Additionally, considering that the majority of students spend a minimum of 9 months out of the year in their dorm room addresses, I’m not sure how that doesn’t qualify their dorm room as their permanent residence. If they spend little to no time in what you call their “permanent residence” (the place they came from before going to college in Ohio), how does that qualify them to vote there? They do not live there, their parents do. They do not work there, or go to school there, or have any up-to-date knowledge of the local economy and issues.
Having a drivers license or owning property should not be tantamount to the right to vote. We’re not talking about illegal immigrants trying to defile the system here, nor are we talking about actual voter fraud involving ballot manipulation, voting more than once, or anything else illegal. We’re talking about U.S. citizens being flatly denied the right to vote. The villians here are not the students trying to correct this injustice; the real problem lies in the state of Ohio denying them their fundamental rights as citizens.
These students should be commended for trying to increase civic participation among members of their own generation, not chastised.
— Amy Mar 7, 11:30 AM #
In response to #3 — I am an Ohio attorney who has worked for years to increase voter participation on many levels, a Gambier resident, and my son attends Oberlin. So I know personally far more about the facts that you do.
First and foremost, residence in Ohio is defined as domicile (physical presence) with intent to remain indefinitely. This has been interpreted by the Courts as meaning exactly what it says — a person has an intention to remain “indefinitely” it he or she does not know precisely when they are leaving. There is no functional, practical, moral, ethical or legal distinction between the Kenyon and Oberlin students knowing when they are leaving (i.e., when they will graduate, transfer or flunk out) or a faculty or staff person on a one or two year contract which may or may not be renewed. Yet you would not object to the faculty or staff person voting, would you?

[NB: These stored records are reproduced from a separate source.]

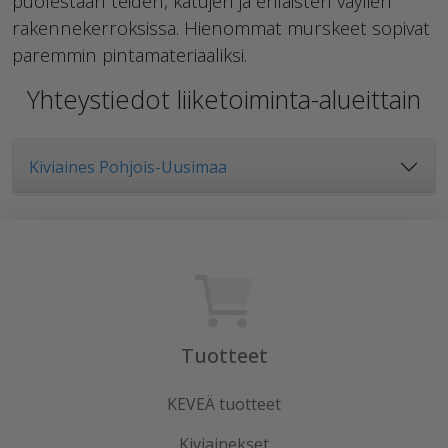
puolestaan teiden, katujen ja erilaisten väylien
rakennekerroksissa. Hienommat murskeet sopivat
paremmin pintamateriaaliksi.
Yhteystiedot liiketoiminta-alueittain
Kiviaines Pohjois-Uusimaa
Tuotteet
KEVEÄ tuotteet
Kiviainekset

Second, Kenyon and Oberlin students do pay taxes, in the form of local and state income taxes on their employment here in Ohio. There is no property tax for municipal services in Gambier. I do not know the status of Oberlin local taxes. In addition, as an economist I also know that the other local taxes (school, business, etc.) are built in to the price of all goods and services purchased, so again, students, like all other Gambier and Oberlin residents, pay local taxes to support state and local services.
Third, many students have become active in state and local legislative campaigns, and have educated themselves concerning the issues. Many students, however, do not choose to vote in the local and statewide elections, just like many one or two year faculty and staff members, and I certainly respect their judgment.
Fourth, students at Kenyon College (and other local residents, including me) waited up to 14 hours to vote in the November, 2004 election, many voting after they knew that there votes were probably meaningless statewide. Bumper stickers later that year and in 2005 proclaimed Gambier as the “Birthplace of Democracy” due to their amazing loyalty to the process.
Fifth, all the media and the “experts” constantly whine about and bemoan the “lazy young voters” who historically have not voted in the same percentages as their elders. Yet you would make it more difficult and troublesome for them to vote.
In conclusion, please make sure that you know the facts before you comment upon Kenyon and Oberlin.